_Problem to work on_
Show every line from the data below that includes "stroma".

_Records for this exercise_
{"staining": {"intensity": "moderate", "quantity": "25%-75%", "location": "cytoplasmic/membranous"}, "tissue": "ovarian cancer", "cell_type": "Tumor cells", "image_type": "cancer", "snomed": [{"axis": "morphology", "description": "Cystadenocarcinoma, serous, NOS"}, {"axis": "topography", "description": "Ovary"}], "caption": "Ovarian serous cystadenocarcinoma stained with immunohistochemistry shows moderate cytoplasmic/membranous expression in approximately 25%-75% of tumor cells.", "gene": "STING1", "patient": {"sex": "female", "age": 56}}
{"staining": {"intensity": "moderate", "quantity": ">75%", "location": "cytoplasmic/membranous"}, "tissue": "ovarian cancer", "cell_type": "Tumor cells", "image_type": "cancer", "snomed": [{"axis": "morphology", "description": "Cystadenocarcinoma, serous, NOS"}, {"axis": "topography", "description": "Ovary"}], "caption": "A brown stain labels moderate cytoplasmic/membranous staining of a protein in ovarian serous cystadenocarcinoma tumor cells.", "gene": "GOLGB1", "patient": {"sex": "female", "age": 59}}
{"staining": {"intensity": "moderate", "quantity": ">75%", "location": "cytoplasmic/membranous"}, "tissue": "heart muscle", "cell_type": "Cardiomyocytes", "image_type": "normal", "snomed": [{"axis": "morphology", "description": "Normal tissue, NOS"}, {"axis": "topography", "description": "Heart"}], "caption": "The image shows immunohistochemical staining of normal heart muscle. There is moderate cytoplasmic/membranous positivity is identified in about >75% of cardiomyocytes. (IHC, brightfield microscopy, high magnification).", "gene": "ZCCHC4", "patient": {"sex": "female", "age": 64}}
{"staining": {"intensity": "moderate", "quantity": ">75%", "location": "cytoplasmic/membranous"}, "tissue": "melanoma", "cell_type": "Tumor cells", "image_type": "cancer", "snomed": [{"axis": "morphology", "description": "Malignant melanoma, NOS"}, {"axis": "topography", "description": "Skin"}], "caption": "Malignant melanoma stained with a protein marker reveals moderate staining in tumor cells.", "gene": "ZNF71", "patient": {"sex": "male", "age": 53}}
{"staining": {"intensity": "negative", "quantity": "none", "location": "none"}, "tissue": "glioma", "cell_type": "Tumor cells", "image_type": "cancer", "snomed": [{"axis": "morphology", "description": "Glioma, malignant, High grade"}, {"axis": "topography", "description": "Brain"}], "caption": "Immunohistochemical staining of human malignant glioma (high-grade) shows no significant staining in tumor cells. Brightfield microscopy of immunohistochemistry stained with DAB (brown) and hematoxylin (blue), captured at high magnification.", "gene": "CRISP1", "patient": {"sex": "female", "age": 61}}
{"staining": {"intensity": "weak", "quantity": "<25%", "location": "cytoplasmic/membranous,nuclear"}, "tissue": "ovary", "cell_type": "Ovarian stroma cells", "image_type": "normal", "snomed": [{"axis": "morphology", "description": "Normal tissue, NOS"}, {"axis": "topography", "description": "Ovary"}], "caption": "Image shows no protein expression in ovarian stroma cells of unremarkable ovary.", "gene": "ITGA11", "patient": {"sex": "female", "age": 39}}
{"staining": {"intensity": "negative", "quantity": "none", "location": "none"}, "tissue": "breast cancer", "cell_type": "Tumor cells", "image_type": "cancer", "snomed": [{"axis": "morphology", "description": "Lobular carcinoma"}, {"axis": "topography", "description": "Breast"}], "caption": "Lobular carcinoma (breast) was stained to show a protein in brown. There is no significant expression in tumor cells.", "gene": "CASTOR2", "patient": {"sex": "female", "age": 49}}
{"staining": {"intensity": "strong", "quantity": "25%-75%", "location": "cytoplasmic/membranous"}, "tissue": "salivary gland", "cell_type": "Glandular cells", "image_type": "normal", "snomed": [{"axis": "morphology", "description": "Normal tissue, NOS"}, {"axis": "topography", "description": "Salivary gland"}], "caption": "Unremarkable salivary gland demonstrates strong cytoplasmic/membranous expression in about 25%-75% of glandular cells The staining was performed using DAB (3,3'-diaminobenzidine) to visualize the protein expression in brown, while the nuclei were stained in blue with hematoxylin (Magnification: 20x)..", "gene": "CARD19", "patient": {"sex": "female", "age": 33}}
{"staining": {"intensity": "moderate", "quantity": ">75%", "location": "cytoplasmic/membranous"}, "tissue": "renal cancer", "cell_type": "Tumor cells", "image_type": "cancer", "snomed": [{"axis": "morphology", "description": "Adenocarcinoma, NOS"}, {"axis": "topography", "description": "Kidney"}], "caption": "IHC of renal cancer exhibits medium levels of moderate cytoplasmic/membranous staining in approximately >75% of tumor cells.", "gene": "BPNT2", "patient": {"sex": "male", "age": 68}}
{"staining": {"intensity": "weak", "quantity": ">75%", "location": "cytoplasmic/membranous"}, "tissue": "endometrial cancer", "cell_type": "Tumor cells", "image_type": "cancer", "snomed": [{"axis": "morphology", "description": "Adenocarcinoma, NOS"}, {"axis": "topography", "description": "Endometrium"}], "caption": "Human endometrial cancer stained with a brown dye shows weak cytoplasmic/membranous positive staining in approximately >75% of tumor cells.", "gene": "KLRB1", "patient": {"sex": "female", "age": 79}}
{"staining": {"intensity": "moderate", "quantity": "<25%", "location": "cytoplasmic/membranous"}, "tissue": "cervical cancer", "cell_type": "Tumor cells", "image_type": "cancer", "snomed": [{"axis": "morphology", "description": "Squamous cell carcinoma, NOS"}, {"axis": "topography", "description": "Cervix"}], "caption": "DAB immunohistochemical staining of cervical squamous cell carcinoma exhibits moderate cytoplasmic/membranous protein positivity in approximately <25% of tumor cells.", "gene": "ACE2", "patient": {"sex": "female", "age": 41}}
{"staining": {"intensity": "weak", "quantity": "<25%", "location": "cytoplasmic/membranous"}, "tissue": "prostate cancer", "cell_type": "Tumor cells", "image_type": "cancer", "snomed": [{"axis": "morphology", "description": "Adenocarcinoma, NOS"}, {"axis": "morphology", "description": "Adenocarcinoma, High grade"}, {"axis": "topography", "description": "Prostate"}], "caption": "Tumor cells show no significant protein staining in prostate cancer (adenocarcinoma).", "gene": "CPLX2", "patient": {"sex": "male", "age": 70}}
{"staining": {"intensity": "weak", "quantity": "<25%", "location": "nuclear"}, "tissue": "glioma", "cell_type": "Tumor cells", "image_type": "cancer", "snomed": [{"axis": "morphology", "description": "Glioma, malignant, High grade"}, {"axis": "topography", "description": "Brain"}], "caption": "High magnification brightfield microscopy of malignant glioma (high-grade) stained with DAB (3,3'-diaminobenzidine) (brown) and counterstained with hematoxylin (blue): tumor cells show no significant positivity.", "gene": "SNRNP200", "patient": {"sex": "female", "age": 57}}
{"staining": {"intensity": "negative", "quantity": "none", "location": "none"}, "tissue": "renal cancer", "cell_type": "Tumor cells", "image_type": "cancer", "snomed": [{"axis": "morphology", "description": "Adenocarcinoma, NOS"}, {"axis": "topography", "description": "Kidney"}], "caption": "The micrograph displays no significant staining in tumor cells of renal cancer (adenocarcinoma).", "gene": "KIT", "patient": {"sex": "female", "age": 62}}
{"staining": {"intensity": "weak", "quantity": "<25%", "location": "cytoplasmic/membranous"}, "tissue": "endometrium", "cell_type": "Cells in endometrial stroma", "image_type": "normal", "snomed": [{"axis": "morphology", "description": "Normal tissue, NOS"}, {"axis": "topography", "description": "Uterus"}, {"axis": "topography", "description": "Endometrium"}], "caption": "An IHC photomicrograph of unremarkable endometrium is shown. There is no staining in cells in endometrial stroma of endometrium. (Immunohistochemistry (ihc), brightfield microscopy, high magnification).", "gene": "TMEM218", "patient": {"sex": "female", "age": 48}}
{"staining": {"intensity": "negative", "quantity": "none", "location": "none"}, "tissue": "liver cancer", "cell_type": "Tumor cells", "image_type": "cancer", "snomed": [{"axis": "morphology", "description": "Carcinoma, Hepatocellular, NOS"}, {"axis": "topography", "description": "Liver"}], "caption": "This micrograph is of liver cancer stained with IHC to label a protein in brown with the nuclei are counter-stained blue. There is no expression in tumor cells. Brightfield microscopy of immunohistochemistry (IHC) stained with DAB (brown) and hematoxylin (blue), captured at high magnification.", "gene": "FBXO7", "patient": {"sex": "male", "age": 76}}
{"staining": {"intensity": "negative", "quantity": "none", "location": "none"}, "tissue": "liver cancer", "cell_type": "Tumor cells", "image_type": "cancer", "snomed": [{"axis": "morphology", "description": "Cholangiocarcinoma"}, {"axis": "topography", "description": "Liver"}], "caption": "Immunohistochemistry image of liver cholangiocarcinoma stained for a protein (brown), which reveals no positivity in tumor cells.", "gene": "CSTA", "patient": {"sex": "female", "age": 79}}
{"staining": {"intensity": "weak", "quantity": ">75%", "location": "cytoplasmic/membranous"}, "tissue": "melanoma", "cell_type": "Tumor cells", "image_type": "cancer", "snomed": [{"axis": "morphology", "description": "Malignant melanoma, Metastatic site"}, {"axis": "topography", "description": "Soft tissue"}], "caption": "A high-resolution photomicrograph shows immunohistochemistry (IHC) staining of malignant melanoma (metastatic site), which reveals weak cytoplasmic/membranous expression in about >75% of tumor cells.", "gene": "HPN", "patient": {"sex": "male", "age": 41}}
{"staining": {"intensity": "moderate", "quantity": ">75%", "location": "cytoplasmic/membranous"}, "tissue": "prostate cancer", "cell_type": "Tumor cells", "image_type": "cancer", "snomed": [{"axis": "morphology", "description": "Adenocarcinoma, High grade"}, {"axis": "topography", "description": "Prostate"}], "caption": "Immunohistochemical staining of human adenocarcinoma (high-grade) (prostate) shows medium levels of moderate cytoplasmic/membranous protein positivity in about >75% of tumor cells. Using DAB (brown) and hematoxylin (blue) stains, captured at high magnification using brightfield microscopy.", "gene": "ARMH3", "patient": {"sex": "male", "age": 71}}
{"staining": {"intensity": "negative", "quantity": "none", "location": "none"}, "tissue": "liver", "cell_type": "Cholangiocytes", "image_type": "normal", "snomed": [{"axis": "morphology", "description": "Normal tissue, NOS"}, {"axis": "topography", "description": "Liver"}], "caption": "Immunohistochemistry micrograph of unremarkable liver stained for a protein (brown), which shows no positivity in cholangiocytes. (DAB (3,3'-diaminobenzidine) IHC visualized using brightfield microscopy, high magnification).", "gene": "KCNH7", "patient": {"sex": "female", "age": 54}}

_Expected output_
{"staining": {"intensity": "weak", "quantity": "<25%", "location": "cytoplasmic/membranous,nuclear"}, "tissue": "ovary", "cell_type": "Ovarian stroma cells", "image_type": "normal", "snomed": [{"axis": "morphology", "description": "Normal tissue, NOS"}, {"axis": "topography", "description": "Ovary"}], "caption": "Image shows no protein expression in ovarian stroma cells of unremarkable ovary.", "gene": "ITGA11", "patient": {"sex": "female", "age": 39}}
{"staining": {"intensity": "weak", "quantity": "<25%", "location": "cytoplasmic/membranous"}, "tissue": "endometrium", "cell_type": "Cells in endometrial stroma", "image_type": "normal", "snomed": [{"axis": "morphology", "description": "Normal tissue, NOS"}, {"axis": "topography", "description": "Uterus"}, {"axis": "topography", "description": "Endometrium"}], "caption": "An IHC photomicrograph of unremarkable endometrium is shown. There is no staining in cells in endometrial stroma of endometrium. (Immunohistochemistry (ihc), brightfield microscopy, high magnification).", "gene": "TMEM218", "patient": {"sex": "female", "age": 48}}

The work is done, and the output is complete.